489. Media alarmują, że młodzi ludzie zwalniają
się z lekcji gimnastyki, wf- u w szkołach… Najpierw dziewczynki czytają w prasie
młodzieżowej, że powinny się malować, robić makijaż, dbać o nienaganny wygląd.
Celem jest znalezienie bogatych partnerów, a potem mają dla nich leżeć i pachnieć… Ot tak przedstawiany jest im
świat i życie przez niektóre tabloidy… ;-)))
Gdy
rodzice i nauczyciele nie interweniują, nie wyprowadzają młodych ludzi z błędu,
nie rozmawiają z nimi na te tematy… A koledzy pozwalają żyć w zakłamanym
świecie i namawiają do takiego stylu życia,
to takie są efekty jakie są…
Przecież
taka lalka się spoci, włosy się potargają, a makijaż się uszkodzi na wf- ie.
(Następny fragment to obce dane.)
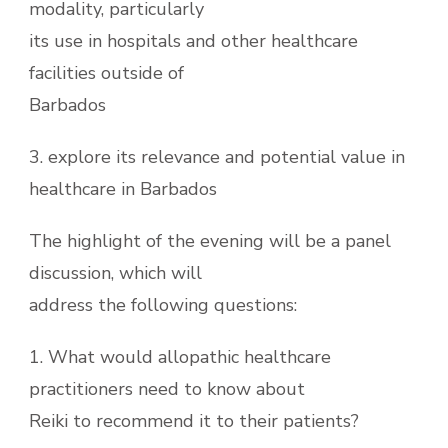
modality, particularly
its use in hospitals and other healthcare
facilities outside of
Barbados
3. explore its relevance and potential value in
healthcare in Barbados
The highlight of the evening will be a panel
discussion, which will
address the following questions:
1. What would allopathic healthcare
practitioners need to know about
Reiki to recommend it to their patients?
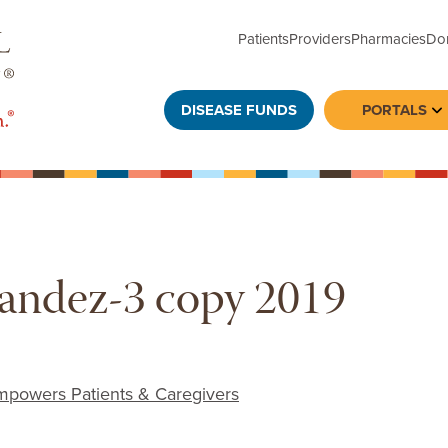
Patients
Providers
Pharmacies
Do
DISEASE FUNDS
PORTALS
To
ndez-3 copy 2019
powers Patients & Caregivers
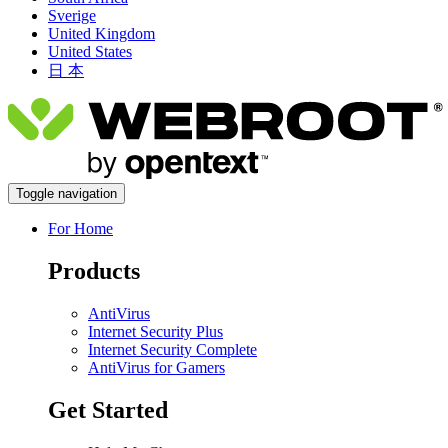
Sverige
United Kingdom
United States
日 本
Toggle navigation
For Home
Products
AntiVirus
Internet Security Plus
Internet Security Complete
AntiVirus for Gamers
Get Started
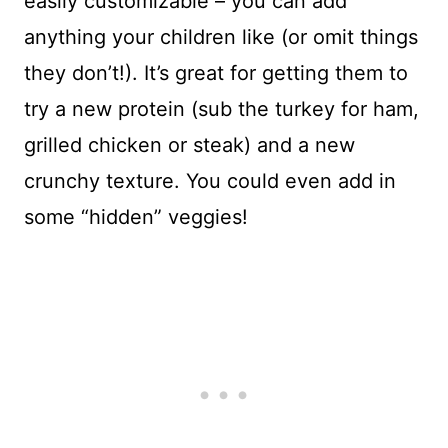
easily customizable – you can add
anything your children like (or omit things
they don’t!). It’s great for getting them to
try a new protein (sub the turkey for ham,
grilled chicken or steak) and a new
crunchy texture. You could even add in
some “hidden” veggies!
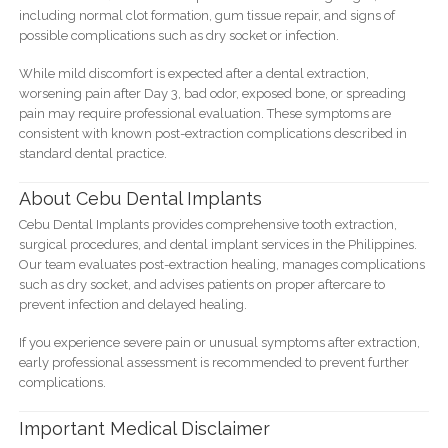
including normal clot formation, gum tissue repair, and signs of
possible complications such as dry socket or infection.
While mild discomfort is expected after a dental extraction,
worsening pain after Day 3, bad odor, exposed bone, or spreading
pain may require professional evaluation. These symptoms are
consistent with known post-extraction complications described in
standard dental practice.
About Cebu Dental Implants
Cebu Dental Implants provides comprehensive tooth extraction,
surgical procedures, and dental implant services in the Philippines.
Our team evaluates post-extraction healing, manages complications
such as dry socket, and advises patients on proper aftercare to
prevent infection and delayed healing.
If you experience severe pain or unusual symptoms after extraction,
early professional assessment is recommended to prevent further
complications.
Important Medical Disclaimer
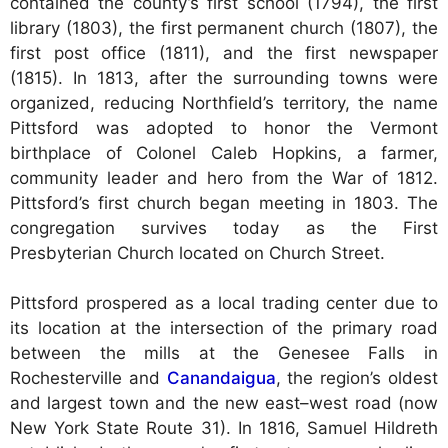
contained the county’s first school (1794), the first
library (1803), the first permanent church (1807), the
first post office (1811), and the first newspaper
(1815). In 1813, after the surrounding towns were
organized, reducing Northfield’s territory, the name
Pittsford was adopted to honor the Vermont
birthplace of Colonel Caleb Hopkins, a farmer,
community leader and hero from the War of 1812.
Pittsford’s first church began meeting in 1803. The
congregation survives today as the First
Presbyterian Church located on Church Street.
Pittsford prospered as a local trading center due to
its location at the intersection of the primary road
between the mills at the Genesee Falls in
Rochesterville and
Canandaigua
, the region’s oldest
and largest town and the new east–west road (now
New York State Route 31). In 1816, Samuel Hildreth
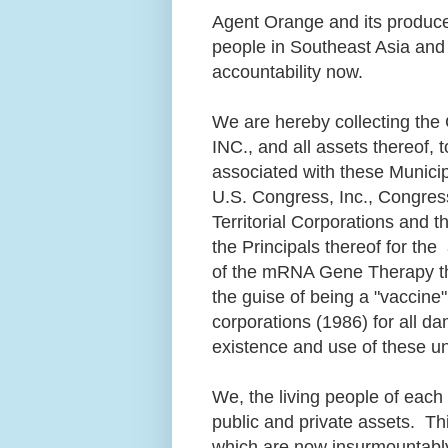
Agent Orange and its produce
people in Southeast Asia and 
accountability now.
We are hereby collecting t
INC., and all assets thereof,
associated with these Municip
U.S. Congress, Inc., Congress
Territorial Corporations and 
the Principals thereof for th
of the mRNA Gene Therapy th
the guise of being a "vaccine
corporations (1986) for all dam
existence and use of these u
We, the living people of each c
public and private assets. Th
which are now insurmountably i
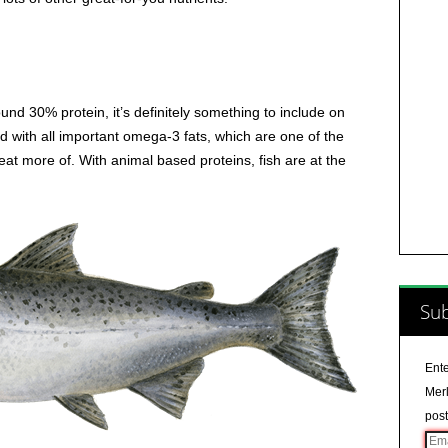
und 30% protein, it’s definitely something to include on
 with all important omega-3 fats, which are one of the
eat more of. With animal based proteins, fish are at the
Sub
Ente
Merl
post
Ema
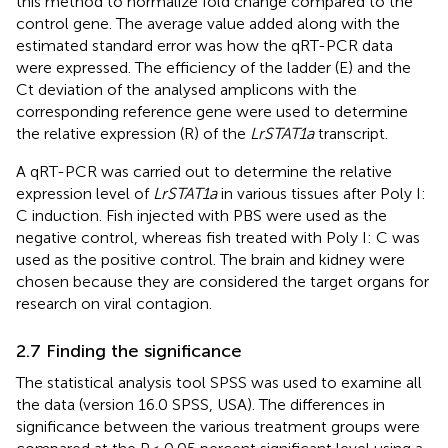
this method to normalize fold change compared to the
control gene. The average value added along with the
estimated standard error was how the qRT-PCR data
were expressed. The efficiency of the ladder (E) and the
Ct deviation of the analysed amplicons with the
corresponding reference gene were used to determine
the relative expression (R) of the
LrSTAT1a
transcript.
A qRT-PCR was carried out to determine the relative
expression level of
LrSTAT1a
in various tissues after Poly I:
C induction. Fish injected with PBS were used as the
negative control, whereas fish treated with Poly I: C was
used as the positive control. The brain and kidney were
chosen because they are considered the target organs for
research on viral contagion.
2.7 Finding the significance
The statistical analysis tool SPSS was used to examine all
the data (version 16.0 SPSS, USA). The differences in
significance between the various treatment groups were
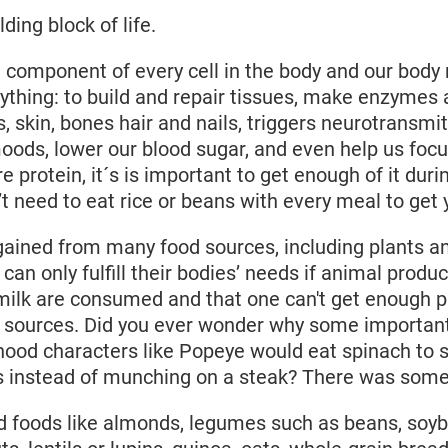
lding block of life.
t component of every cell in the body and our body 
ything: to build and repair tissues, make enzymes
, skin, bones hair and nails, triggers neurotransmit
oods, lower our blood sugar, and even help us foc
e protein, it´s is important to get enough of it duri
 need to eat rice or beans with every meal to get yo
gained from many food sources, including plants 
an only fulfill their bodies’ needs if animal produc
milk are consumed and that one can't get enough p
 sources. Did you ever wonder why some important
hood characters like Popeye would eat spinach to 
 instead of munching on a steak? There was some t
 foods like almonds, legumes such as beans, soyb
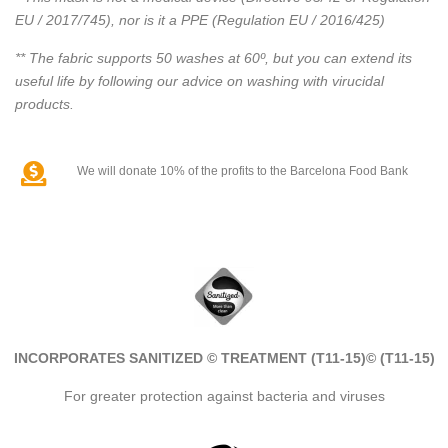
EU / 2017/745), nor is it a PPE (Regulation EU / 2016/425)
** The fabric supports 50 washes at 60º, but you can extend its
useful life by following our advice on washing with virucidal
products.
We will donate 10% of the profits to the Barcelona Food Bank
INCORPORATES SANITIZED © TREATMENT (T11-15)
© (T11-15)
For greater protection against bacteria and viruses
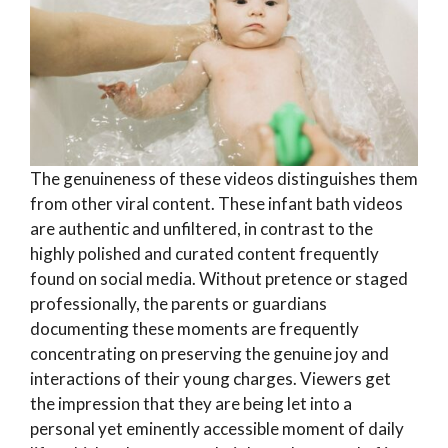
The genuineness of these videos distinguishes them
from other viral content. These infant bath videos
are authentic and unfiltered, in contrast to the
highly polished and curated content frequently
found on social media. Without pretence or staged
professionally, the parents or guardians
documenting these moments are frequently
concentrating on preserving the genuine joy and
interactions of their young charges. Viewers get
the impression that they are being let into a
personal yet eminently accessible moment of daily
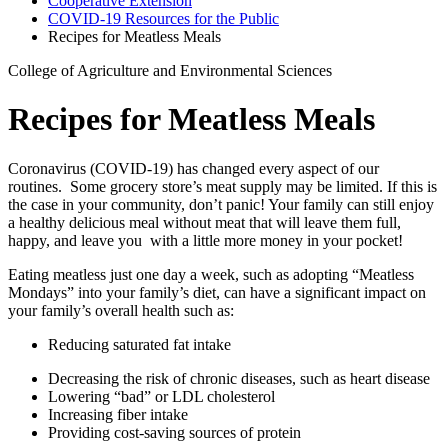
Cooperative Extension
COVID-19 Resources for the Public
Recipes for Meatless Meals
College of Agriculture and Environmental Sciences
Recipes for Meatless Meals
Coronavirus (COVID-19) has changed every aspect of our
routines. Some grocery store’s meat supply may be limited. If this is
the case in your community, don’t panic! Your family can still enjoy
a healthy delicious meal without meat that will leave them full,
happy, and leave you with a little more money in your pocket!
Eating meatless just one day a week, such as adopting “Meatless
Mondays” into your family’s diet, can have a significant impact on
your family’s overall health such as:
Reducing saturated fat intake
Decreasing the risk of chronic diseases, such as heart disease
Lowering “bad” or LDL cholesterol
Increasing fiber intake
Providing cost-saving sources of protein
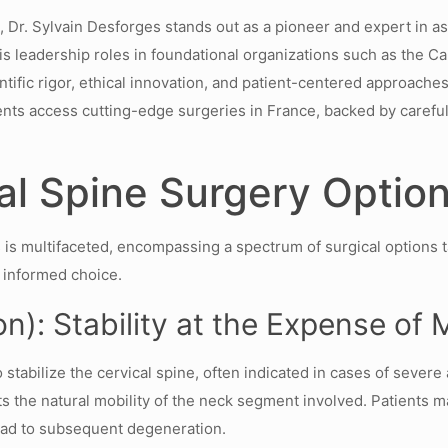
, Dr. Sylvain Desforges stands out as a pioneer and expert in a
 leadership roles in foundational organizations such as the C
ntific rigor, ethical innovation, and patient-centered approache
nts access cutting-edge surgeries in France, backed by careful 
al Spine Surgery Option
 is multifaceted, encompassing a spectrum of surgical options t
n informed choice.
n): Stability at the Expense of 
abilize the cervical spine, often indicated in cases of severe art
cts the natural mobility of the neck segment involved. Patients 
ead to subsequent degeneration.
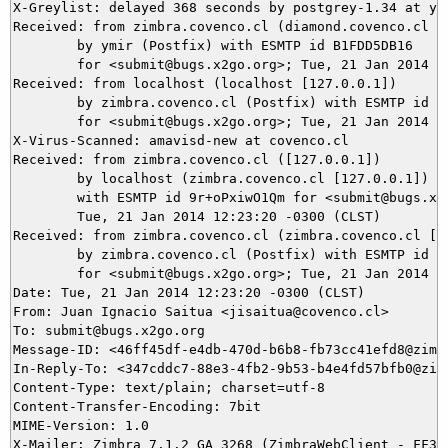
X-Greylist: delayed 368 seconds by postgrey-1.34 at ymi
Received: from zimbra.covenco.cl (diamond.covenco.cl [2
	by ymir (Postfix) with ESMTP id B1FDD5DB16

	for <submit@bugs.x2go.org>; Tue, 21 Jan 2014 16:29:31 +0100 (CET)

Received: from localhost (localhost [127.0.0.1])

	by zimbra.covenco.cl (Postfix) with ESMTP id 1D3A1622712

	for <submit@bugs.x2go.org>; Tue, 21 Jan 2014 12:23:21 -0300 (CLST)

X-Virus-Scanned: amavisd-new at covenco.cl

Received: from zimbra.covenco.cl ([127.0.0.1])

	by localhost (zimbra.covenco.cl [127.0.0.1]) (amavisd-new, port 10024)

	with ESMTP id 9r+oPxiwO1Qm for <submit@bugs.x2go.org>;

	Tue, 21 Jan 2014 12:23:20 -0300 (CLST)

Received: from zimbra.covenco.cl (zimbra.covenco.cl [19
	by zimbra.covenco.cl (Postfix) with ESMTP id A98E9622711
Nie zje jabłka, bo zmaże się szminka, nie obierze pomarańczy bo się uszkodzą
tipsy, no i taka głupota pogania głupotę, a rodzice pobłażając dziecku, robią mu
tylko krzywdę.
Przesadzam?
W pewnych szkołach, kręgach na pewno TAK NIE JEST… Ale wyjątki się zdarzają, a
w pewnych gimnazjach nie jest to takie rzadkie… Firmowa droga odzież, no jak ją
zostawić w szatni? A smartfon, pierścionki, łańcuszki? Lepiej załatwić sobie
zwolnienie i oszczędzić sobie kłopotu. ;-)
A
co ze zdrowym stylem życia? No właśnie… Taka jest młodzież jaką sobie
wychowujemy. Brak kondycji, siły, sprytu, zdrowia… Kto powie młodemu
człowiekowi że ćwiczenia są ważne, że wpływa to na postawę, dobry humor, zgrane
towarzystwo, zdrowie… Czyż nie prościej zalecić tabletki, witaminki, suplementy
i przy okazji nabić kabzę firmom sprzedające takie wynalazki? Czyż nie prościej
jest kupić komputer, konsolę, czy inny gadżet niż namówić i podwieźć na tenis,
siatkówkę, fitness?
Takie
dzieci mamy, jakie sobie wychowamy, a wychowujemy wygodne, leniwe, słabe, otyłe…
Czy na pewno takie dzieci chcemy mieć? No chyba nie!!!